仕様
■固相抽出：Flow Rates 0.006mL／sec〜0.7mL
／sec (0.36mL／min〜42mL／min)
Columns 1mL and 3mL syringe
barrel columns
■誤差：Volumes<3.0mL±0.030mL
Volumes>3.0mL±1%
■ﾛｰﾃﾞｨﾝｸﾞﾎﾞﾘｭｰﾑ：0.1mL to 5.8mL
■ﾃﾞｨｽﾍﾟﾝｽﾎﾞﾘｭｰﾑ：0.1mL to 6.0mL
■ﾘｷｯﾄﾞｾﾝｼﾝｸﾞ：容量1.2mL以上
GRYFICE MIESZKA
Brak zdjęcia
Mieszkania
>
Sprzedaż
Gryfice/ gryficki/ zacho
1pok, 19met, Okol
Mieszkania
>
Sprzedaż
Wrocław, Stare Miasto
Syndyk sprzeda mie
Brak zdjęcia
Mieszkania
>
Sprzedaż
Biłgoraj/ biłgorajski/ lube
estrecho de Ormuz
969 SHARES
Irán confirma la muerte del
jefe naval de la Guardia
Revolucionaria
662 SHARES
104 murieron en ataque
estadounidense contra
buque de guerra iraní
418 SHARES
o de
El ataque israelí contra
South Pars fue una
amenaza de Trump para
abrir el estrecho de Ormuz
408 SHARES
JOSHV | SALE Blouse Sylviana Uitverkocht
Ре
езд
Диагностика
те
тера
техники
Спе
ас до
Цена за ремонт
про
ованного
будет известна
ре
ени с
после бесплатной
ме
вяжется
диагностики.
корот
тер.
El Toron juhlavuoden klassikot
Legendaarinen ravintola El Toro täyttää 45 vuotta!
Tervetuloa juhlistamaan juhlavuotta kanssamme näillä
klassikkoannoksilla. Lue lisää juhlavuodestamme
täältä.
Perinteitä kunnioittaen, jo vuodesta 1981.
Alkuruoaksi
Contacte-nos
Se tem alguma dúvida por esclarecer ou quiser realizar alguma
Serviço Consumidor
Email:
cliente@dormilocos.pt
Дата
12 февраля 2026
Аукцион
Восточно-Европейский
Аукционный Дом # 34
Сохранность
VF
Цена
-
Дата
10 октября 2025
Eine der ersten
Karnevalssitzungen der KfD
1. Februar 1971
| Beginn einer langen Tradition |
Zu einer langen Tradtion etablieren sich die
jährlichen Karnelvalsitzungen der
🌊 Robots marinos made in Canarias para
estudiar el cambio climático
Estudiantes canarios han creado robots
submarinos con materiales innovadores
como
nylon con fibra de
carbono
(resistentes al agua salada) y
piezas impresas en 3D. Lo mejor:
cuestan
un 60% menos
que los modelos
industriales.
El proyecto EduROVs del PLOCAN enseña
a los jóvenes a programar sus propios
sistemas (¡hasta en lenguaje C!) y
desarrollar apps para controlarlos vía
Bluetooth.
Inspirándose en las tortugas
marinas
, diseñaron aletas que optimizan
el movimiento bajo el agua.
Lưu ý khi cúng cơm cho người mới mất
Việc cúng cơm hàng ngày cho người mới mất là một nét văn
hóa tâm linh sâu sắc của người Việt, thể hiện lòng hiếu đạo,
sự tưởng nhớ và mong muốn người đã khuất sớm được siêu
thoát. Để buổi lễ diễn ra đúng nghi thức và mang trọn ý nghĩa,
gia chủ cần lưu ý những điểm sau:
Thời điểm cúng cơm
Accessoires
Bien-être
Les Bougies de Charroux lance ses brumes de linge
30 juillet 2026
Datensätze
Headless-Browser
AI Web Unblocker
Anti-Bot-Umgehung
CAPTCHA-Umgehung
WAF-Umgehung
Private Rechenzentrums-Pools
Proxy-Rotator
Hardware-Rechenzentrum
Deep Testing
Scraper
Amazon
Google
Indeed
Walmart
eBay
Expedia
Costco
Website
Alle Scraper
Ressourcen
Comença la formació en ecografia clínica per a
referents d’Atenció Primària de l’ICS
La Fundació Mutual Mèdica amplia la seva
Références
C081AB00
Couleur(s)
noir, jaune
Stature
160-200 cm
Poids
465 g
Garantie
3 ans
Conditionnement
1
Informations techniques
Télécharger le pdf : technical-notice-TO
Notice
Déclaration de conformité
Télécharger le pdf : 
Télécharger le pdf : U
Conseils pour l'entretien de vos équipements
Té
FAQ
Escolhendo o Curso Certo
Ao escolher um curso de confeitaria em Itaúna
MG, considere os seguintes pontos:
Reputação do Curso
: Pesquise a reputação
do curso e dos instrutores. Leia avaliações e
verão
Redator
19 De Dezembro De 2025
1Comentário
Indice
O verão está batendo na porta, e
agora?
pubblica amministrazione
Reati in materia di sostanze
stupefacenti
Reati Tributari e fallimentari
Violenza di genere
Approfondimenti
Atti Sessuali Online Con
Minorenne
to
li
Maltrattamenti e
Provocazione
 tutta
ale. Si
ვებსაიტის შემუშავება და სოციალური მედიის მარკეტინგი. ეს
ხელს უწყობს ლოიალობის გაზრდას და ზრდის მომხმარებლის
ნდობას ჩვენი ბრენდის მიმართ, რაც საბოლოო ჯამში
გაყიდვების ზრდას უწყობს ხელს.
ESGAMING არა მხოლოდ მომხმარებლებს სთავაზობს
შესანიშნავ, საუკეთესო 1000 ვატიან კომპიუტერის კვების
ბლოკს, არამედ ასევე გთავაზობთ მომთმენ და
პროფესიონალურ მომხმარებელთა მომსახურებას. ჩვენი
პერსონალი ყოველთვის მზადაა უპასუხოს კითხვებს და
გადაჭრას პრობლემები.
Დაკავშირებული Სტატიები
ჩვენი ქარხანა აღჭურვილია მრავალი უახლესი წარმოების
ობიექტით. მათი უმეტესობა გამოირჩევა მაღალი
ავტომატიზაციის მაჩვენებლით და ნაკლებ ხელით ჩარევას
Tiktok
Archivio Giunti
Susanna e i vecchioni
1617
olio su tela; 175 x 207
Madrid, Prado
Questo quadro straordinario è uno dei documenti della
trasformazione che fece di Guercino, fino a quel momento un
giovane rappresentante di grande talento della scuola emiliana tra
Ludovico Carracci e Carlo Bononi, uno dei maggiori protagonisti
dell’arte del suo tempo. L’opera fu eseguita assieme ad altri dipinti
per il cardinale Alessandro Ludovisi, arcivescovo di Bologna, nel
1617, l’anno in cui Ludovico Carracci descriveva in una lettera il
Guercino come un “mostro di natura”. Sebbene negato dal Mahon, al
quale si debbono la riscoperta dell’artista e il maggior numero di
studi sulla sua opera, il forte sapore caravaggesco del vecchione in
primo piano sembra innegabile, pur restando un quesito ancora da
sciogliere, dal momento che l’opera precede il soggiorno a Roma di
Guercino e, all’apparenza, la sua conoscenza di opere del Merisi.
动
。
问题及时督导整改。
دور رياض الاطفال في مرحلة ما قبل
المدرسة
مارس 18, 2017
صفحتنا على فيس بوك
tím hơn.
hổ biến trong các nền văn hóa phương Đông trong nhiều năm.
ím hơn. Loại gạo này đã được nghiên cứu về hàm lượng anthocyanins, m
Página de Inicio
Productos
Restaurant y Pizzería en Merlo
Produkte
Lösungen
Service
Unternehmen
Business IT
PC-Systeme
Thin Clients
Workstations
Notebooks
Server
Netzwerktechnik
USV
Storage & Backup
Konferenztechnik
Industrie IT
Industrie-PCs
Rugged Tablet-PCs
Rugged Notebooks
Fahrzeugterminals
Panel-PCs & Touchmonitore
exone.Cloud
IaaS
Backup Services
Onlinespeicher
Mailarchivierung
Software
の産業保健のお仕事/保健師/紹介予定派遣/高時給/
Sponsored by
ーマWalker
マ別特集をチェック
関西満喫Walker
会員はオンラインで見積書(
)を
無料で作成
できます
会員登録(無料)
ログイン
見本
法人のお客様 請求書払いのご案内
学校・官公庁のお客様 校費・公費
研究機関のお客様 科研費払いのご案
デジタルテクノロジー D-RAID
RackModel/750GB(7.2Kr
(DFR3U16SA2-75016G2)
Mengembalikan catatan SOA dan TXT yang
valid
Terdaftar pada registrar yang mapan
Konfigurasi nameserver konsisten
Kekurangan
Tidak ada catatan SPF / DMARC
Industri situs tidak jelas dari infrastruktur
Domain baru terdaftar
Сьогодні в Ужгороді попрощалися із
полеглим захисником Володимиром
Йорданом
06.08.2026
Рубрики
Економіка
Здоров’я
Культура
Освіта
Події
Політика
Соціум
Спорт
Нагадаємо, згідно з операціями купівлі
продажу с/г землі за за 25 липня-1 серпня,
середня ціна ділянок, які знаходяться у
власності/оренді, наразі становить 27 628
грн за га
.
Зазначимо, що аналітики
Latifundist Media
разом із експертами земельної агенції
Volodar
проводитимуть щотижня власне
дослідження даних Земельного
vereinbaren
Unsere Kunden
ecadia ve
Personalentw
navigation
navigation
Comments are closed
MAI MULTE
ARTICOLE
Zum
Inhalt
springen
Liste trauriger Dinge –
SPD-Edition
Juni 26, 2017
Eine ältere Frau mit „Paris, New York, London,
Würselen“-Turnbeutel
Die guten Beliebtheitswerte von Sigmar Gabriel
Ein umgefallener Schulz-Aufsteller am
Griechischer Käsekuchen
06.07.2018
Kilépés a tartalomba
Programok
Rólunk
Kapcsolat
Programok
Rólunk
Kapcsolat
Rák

***

## Problem statement
Would you retype the lines above from the one with "Conditionnement" down to the one with "Reputação do Curso", word for word, both ends included and no other lines?

## Output below
Conditionnement
1
Informations techniques
Télécharger le pdf : technical-notice-TO
Notice
Déclaration de conformité
Télécharger le pdf : 
Télécharger le pdf : U
Conseils pour l'entretien de vos équipements
Té
FAQ
Escolhendo o Curso Certo
Ao escolher um curso de confeitaria em Itaúna
MG, considere os seguintes pontos:
Reputação do Curso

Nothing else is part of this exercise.